- Born: James Roscoe Drummond January 13, 1902 Theresa, New York, U.S.
- Died: September 30, 1983 (aged 81) Princeton, New Jersey, U.S.
- Resting place: Rock Creek Cemetery
- Education: Syracuse University (BS)
- Occupation: Political journalist
- Spouse(s): Charlotte Bruner ​ ​(m. 1926, died)​ Carol Cramer
- Children: 1

= Roscoe Drummond =

American journalist (1902–1983)

James Roscoe Drummond (January 13, 1902 – September 30, 1983) was a 20th-century American political journalist, editor, and syndicated Washington columnist, known for his long association with The Christian Science Monitor and 50-year syndicated column "State of the Nation", serving as director of information for the Marshall Plan, and co-founding Freedom House.

==Early life==
James Roscoe Drummond was born on January 13, 1902, in Theresa, New York, to Georgia Estella (née Peppers) and John Henry Drummond. In 1924, he received a Bachelor of Science in journalism from Syracuse University. At Syracuse, he was editor of the Daily Orange and was a member of Tau Theta Upsilon. He was also a member of Alpha Kappa Psi, Sigma Phi Epsilon, Beta Gamma Sigma and Sigma Delta Chi.

==Career==
On the same day he received his degree in 1924, Drummond joined the staff of The Christian Science Monitor in Boston. He worked as a reporter, assistant city editor, assistant to executive editor and chief editorial writer between the years 1924 and 1930. He was European editorial manager (1930–33); general news editor and member of editorial board (1933–34); and executive editor from 1934 to 1940. In 1940 he was named chief of the bureau in Washington, D.C., a position he held until 1953.

Drummond took a leave to serve as European director of information for the Marshall Plan from 1949 to 1951 with the Economic Cooperation Administration in Paris. A founding member of Freedom House in 1941, he was a member of the board of trustees (1962–67) and served as its vice-chair. From 1953 to 1955 he was chief of the Washington bureau of the New York Herald Tribune.

Drummond wrote a political column he wrote for more than 50 years, called "State of the Nation". Syndicated by the Los Angeles Times, the column was carried by 150 newspapers in the U.S. and abroad, and reflected Drummond's Republican point of view. He began writing the column in 1951, succeeding Joseph C. Harsch; he stopped writing the column in 1981 after the automobile accident.

==Personal life==
Drummond married Charlotte Bruner, daughter of Meylert Bruner, of Newton, Massachusetts, on September 11, 1926. They had a son, Geoffrey. His wife died around 1977. He married Carol around 1978.

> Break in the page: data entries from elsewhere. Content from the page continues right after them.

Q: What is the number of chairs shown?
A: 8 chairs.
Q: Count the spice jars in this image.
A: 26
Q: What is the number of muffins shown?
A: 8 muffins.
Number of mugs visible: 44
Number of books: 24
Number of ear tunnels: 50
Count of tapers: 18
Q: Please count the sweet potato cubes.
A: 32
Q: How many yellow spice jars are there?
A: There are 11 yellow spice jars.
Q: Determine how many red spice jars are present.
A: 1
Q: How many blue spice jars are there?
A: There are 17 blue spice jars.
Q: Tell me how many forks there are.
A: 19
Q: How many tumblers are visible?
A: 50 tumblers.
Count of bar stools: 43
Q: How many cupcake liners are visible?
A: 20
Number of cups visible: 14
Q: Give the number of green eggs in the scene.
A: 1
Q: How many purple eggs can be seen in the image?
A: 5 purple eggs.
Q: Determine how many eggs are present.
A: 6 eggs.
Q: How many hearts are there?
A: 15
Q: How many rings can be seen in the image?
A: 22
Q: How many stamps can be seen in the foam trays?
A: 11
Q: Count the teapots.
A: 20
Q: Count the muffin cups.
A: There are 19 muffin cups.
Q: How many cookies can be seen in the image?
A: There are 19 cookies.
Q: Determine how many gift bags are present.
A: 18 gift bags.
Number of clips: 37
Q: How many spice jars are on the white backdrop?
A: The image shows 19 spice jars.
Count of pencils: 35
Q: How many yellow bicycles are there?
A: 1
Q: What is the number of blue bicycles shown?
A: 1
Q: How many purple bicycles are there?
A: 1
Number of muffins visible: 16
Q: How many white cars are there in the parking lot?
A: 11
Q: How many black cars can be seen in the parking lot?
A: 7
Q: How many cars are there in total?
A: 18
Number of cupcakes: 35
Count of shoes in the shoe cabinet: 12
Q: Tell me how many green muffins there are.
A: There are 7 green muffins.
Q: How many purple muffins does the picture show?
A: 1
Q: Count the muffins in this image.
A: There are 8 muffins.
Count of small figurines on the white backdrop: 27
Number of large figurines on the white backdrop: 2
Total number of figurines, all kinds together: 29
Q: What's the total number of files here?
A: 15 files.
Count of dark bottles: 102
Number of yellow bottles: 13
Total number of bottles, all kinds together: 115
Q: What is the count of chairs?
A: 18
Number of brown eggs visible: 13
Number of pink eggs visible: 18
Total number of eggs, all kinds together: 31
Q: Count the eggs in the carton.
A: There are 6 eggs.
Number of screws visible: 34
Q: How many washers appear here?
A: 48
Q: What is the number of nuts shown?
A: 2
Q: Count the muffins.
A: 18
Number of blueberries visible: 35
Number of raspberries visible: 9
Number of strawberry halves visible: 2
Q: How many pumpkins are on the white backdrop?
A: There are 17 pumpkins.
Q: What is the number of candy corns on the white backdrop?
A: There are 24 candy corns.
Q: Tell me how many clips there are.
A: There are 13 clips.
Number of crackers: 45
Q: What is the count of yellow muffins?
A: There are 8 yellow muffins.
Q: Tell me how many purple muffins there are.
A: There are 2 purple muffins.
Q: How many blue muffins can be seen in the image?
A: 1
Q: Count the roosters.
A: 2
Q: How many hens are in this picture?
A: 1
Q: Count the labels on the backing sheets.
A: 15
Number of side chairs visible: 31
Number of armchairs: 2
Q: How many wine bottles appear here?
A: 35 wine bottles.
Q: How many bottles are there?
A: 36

In 1981, Drummond was injured in an automotive accident. He died of a heart ailment on September 30, 1983, at the Tenacre Foundation, a Christian Science nursing home in Princeton, New Jersey. He was buried in Rock Creek Cemetery.

==Works==
He was co-author (with Gaston Coblentz) of Duel at the Brink (1960), a book about Secretary of State John Foster Dulles. Drummond was writing his memoirs at the time of his death.